## TEXT SHOWN
Let's look at a few examples (and predictions) before we train:

In [0]:
example_inputs, example_labels = batch(batch_size=10, training=True)
outputs = model(example_inputs)
label_1_probs = torch.sigmoid(outputs)

# Right now these are PyTorch Tensors. We can
# convert these Tensors to NumPy arrays using `data.numpy()`.
example_inputs, example_labels = example_inputs.numpy(), example_labels.numpy()
label_1_probs = label_1_probs.numpy()

# Also, let's transform the inputs back into images for visualization.
example_images = example_inputs.reshape(-1, HEIGHT, WIDTH)
plt.imshow(np.concatenate(example_images, axis=1))
plt.grid(False)

print(label_1_probs.flatten().round(2))

**In the following Markdown cell, answer: Letting labels of 0 correspond to 4s and labels of 1 correspond to 9s, what fraction of the above probabilities would yield correct predictions?**

Answer: **TODO**


Let's create an optimizer, which keeps track of a particular set of parameters to optimizer over (here all of our model's parameters) and also takes steps according to some parameters (here just the learning rate).

In [0]:
optimizer = torch.optim.SGD(model.parameters(), lr=0.0001)

Now let's define functions to a) take one training step and b) perform one validation "step" (without optimization).

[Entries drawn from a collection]
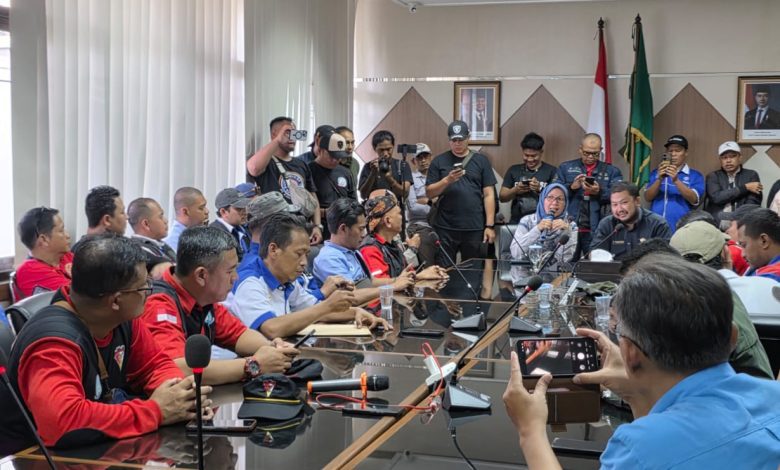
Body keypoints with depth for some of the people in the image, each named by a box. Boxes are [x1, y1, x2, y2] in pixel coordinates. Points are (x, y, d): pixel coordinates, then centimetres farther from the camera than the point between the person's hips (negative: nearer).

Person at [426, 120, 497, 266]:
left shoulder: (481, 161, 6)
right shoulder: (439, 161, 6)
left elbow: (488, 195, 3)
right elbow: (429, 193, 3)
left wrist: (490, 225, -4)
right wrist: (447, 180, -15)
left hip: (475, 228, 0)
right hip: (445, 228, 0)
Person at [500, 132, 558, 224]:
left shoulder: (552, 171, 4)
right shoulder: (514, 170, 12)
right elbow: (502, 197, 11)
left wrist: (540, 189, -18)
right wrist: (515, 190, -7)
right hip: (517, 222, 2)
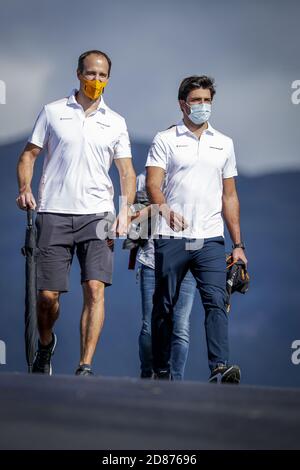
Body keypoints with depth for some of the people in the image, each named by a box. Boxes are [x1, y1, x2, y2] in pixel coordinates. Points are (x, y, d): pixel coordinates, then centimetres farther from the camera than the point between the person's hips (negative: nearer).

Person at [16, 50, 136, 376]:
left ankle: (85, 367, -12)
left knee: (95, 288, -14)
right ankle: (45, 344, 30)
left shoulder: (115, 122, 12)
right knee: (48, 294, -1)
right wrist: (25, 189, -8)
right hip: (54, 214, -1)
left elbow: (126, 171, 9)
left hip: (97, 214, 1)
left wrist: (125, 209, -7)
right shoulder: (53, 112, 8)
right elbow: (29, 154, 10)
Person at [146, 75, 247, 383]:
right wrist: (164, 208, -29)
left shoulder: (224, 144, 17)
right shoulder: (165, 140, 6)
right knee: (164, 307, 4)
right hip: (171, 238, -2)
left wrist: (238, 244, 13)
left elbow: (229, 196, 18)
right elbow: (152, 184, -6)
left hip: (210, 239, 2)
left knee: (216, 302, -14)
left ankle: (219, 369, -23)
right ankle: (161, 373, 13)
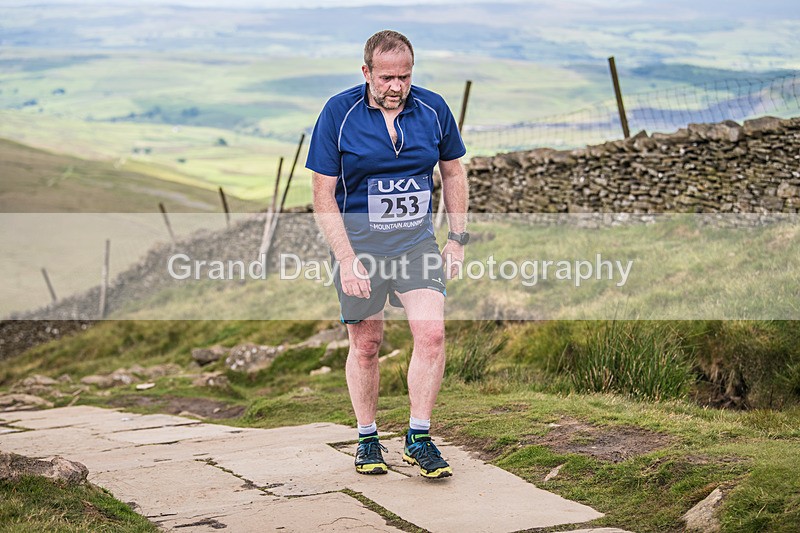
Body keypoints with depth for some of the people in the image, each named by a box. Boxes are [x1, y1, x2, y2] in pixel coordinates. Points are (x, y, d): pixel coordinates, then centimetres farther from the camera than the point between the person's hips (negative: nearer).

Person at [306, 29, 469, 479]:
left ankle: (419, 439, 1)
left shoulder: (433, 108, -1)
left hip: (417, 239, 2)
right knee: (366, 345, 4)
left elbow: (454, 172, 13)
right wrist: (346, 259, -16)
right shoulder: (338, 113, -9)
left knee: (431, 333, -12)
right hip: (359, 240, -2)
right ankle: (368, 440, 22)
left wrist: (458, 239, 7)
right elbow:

## QUESTIONS
• 1. In the PyTorch notebook excerpt, why are the example inputs reshaped using HEIGHT and WIDTH?
• 2. Reproduce word for word the lines of the listing from the line that contains "right knee: (48, 294, -1)" through the line that contains "right shoulder: (165, 140, 6)".

## WRITTEN ANSWERS
• 1. The inputs are turned back into images so that they can be visualized. The reshaped images are then joined side by side and displayed with plt.imshow.

• 2.
right knee: (48, 294, -1)
right wrist: (25, 189, -8)
right hip: (54, 214, -1)
left elbow: (126, 171, 9)
left hip: (97, 214, 1)
left wrist: (125, 209, -7)
right shoulder: (53, 112, 8)
right elbow: (29, 154, 10)
Person at [146, 75, 247, 383]:
right wrist: (164, 208, -29)
left shoulder: (224, 144, 17)
right shoulder: (165, 140, 6)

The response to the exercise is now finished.